Useful entry points:

- `get_default_options`
- `get_options_from_args`
- `detect_clones`
- `detect_clones_and_statistics`
- `detect_source_files`
- `get_supported_formats`
- `get_format_by_file`
- `Tokenizer`
- `Detector`
- `MemoryStore`

## AI Skills

Install the tool-reference and dry-refactoring skills:

```bash
npx skills add vv-bogdanov/jscpd-rs --skill jscpd
npx skills add vv-bogdanov/jscpd-rs --skill dry-refactoring
```

The `ai` reporter is designed for short clone summaries that can be passed to
coding agents without including duplicated source fragments by default:

```bash
jscpd --reporters ai src
```

## Compatibility Notes

The first release target is practical, coverage-first upstream compatibility.
For the same inputs and options, `jscpd-rs` must not miss duplicated source
lines reported by upstream `jscpd`. Extra Rust findings are allowed while
compatibility converges and remain visible in compatibility reports.
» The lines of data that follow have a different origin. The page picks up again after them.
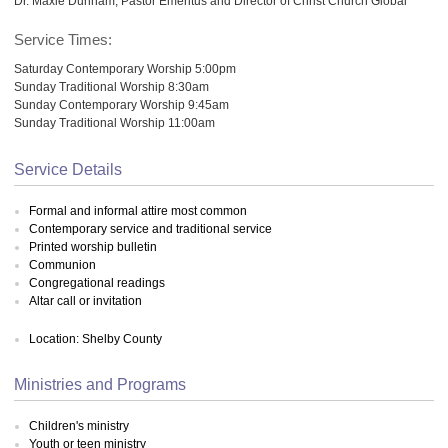
Dr. Maxie Dunnam, Pastor Emeritus and Director of Christ Church Global
Service Times:
Saturday Contemporary Worship 5:00pm
Sunday Traditional Worship 8:30am
Sunday Contemporary Worship 9:45am
Sunday Traditional Worship 11:00am
Service Details
Formal and informal attire most common
Contemporary service and traditional service
Printed worship bulletin
Communion
Congregational readings
Altar call or invitation
Location: Shelby County
Ministries and Programs
Children's ministry
Youth or teen ministry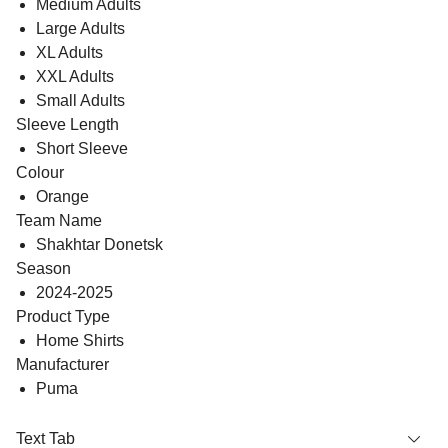
Medium Adults
Large Adults
XL Adults
XXL Adults
Small Adults
Sleeve Length
Short Sleeve
Colour
Orange
Team Name
Shakhtar Donetsk
Season
2024-2025
Product Type
Home Shirts
Manufacturer
Puma
Text Tab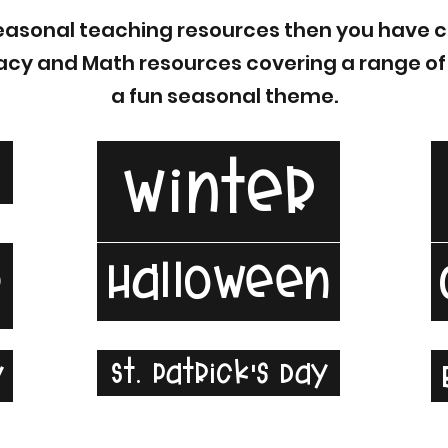
 Seasonal teaching resources then you have c
teracy and Math resources covering a range o
a fun seasonal theme.
l
Winter
Halloween
r
St. Patrick's Day
y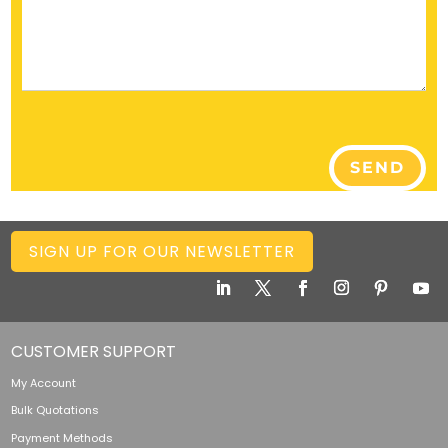
SEND
SIGN UP FOR OUR NEWSLETTER
CUSTOMER SUPPORT
My Account
Bulk Quotations
Payment Methods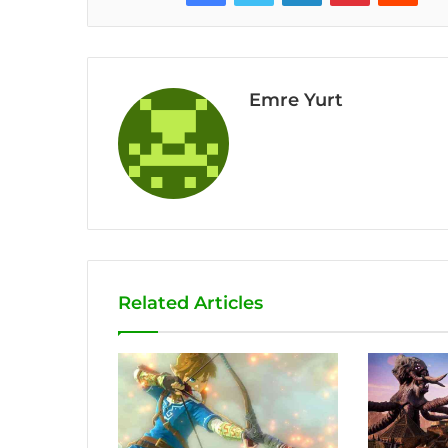
Emre Yurt
Related Articles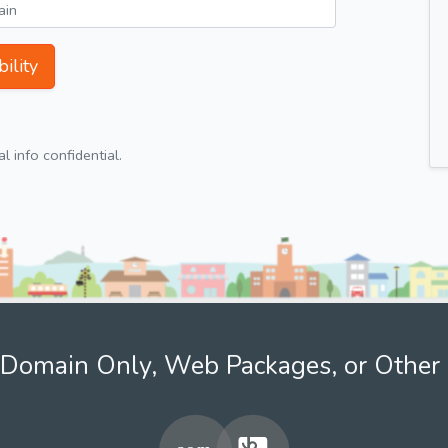
ility
 info confidential.
Domain Only, Web Packages, or Other 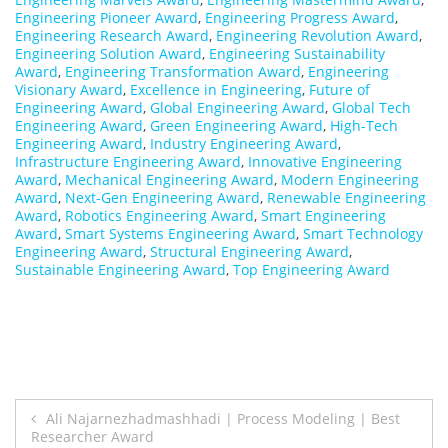
Engineering Pioneer Award
,
Engineering Progress Award
,
Engineering Research Award
,
Engineering Revolution Award
,
Engineering Solution Award
,
Engineering Sustainability
Award
,
Engineering Transformation Award
,
Engineering
Visionary Award
,
Excellence in Engineering
,
Future of
Engineering Award
,
Global Engineering Award
,
Global Tech
Engineering Award
,
Green Engineering Award
,
High-Tech
Engineering Award
,
Industry Engineering Award
,
Infrastructure Engineering Award
,
Innovative Engineering
Award
,
Mechanical Engineering Award
,
Modern Engineering
Award
,
Next-Gen Engineering Award
,
Renewable Engineering
Award
,
Robotics Engineering Award
,
Smart Engineering
Award
,
Smart Systems Engineering Award
,
Smart Technology
Engineering Award
,
Structural Engineering Award
,
Sustainable Engineering Award
,
Top Engineering Award
Post
Ali Najarnezhadmashhadi | Process Modeling | Best
Researcher Award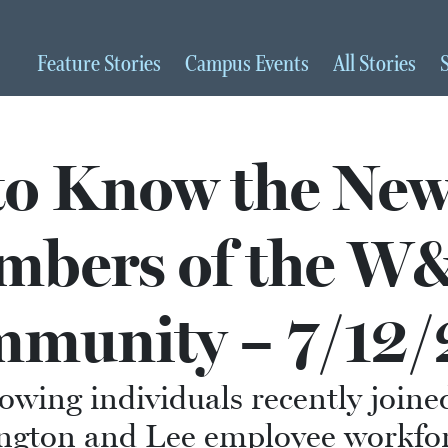
Feature
Stories
Campus
Events
All
Stories
to Know the New
mbers of the W
munity – 7/12/
lowing individuals recently joine
ngton and Lee employee workfor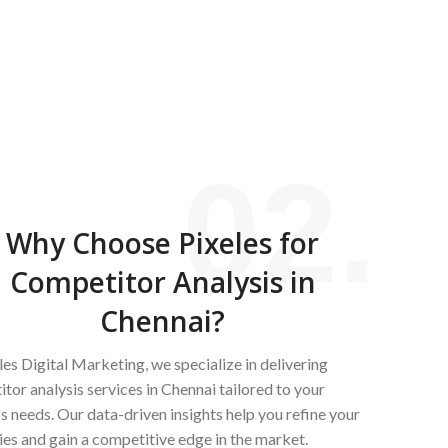
02.
Why Choose Pixeles for
Competitor Analysis in
Chennai?
les Digital Marketing, we specialize in delivering
tor analysis services in Chennai tailored to your
s needs. Our data-driven insights help you refine your
ies and gain a competitive edge in the market.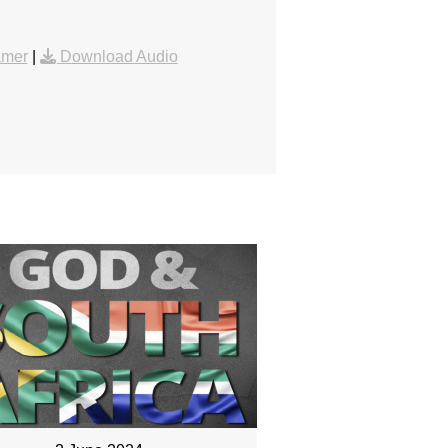
amer
|
Download Audio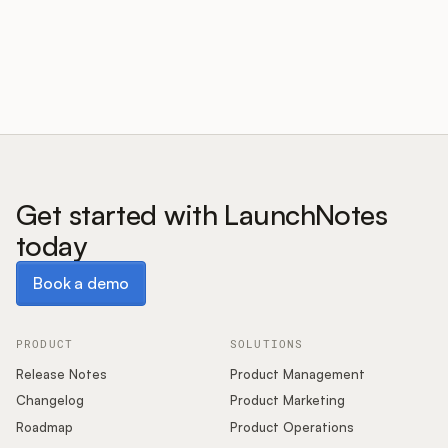
Customers
Pricing
About
Get started with LaunchNotes
today
Blog
Book a demo
Book a demo
Glossary
Buying Resources
PRODUCT
SOLUTIONS
Release Notes
Product Management
Security
Changelog
Product Marketing
Roadmap
Product Operations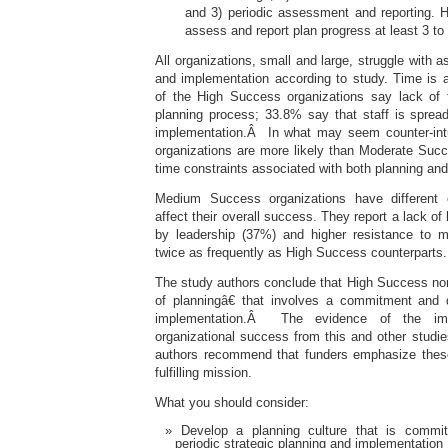
and 3) periodic assessment and reporting. 
assess and report plan progress at least 3 to
All organizations, small and large, struggle with a
and implementation according to study. Time is 
of the High Success organizations say lack of 
planning process; 33.8% say that staff is spread
implementation.Â In what may seem counter-intu
organizations are more likely than Moderate Succ
time constraints associated with both planning an
Medium Success organizations have different 
affect their overall success. They report a lack of 
by leadership (37%) and higher resistance to 
twice as frequently as High Success counterparts.
The study authors conclude that High Success non
of planningâ€ that involves a commitment and d
implementation.Â The evidence of the imp
organizational success from this and other studie
authors recommend that funders emphasize thes
fulfilling mission.
What you should consider:
Develop a planning culture that is commit
periodic strategic planning and implementation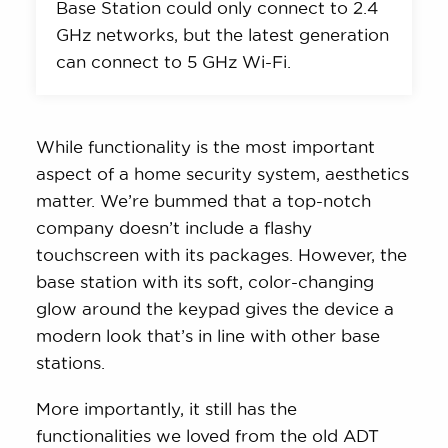
Base Station could only connect to 2.4
GHz networks, but the latest generation
can connect to 5 GHz Wi-Fi.
While functionality is the most important
aspect of a home security system, aesthetics
matter. We’re bummed that a top-notch
company doesn’t include a flashy
touchscreen with its packages. However, the
base station with its soft, color-changing
glow around the keypad gives the device a
modern look that’s in line with other base
stations.
More importantly, it still has the
functionalities we loved from the old ADT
Intentional first-release limits:

- dynamic npm reporters, stores, listeners, and plugins are not loaded;
- exact token totals and pair ordering may differ from upstream while
  duplicated upstream lines remain covered;
- HTML output is self-contained and practically compatible, not pixel-perfect;
- the Rust crate exposes a native Rust API, not the upstream JavaScript API.

See `docs/release-decisions.md` and `docs/compat-baseline.md` for the current
release policy and compatibility evidence.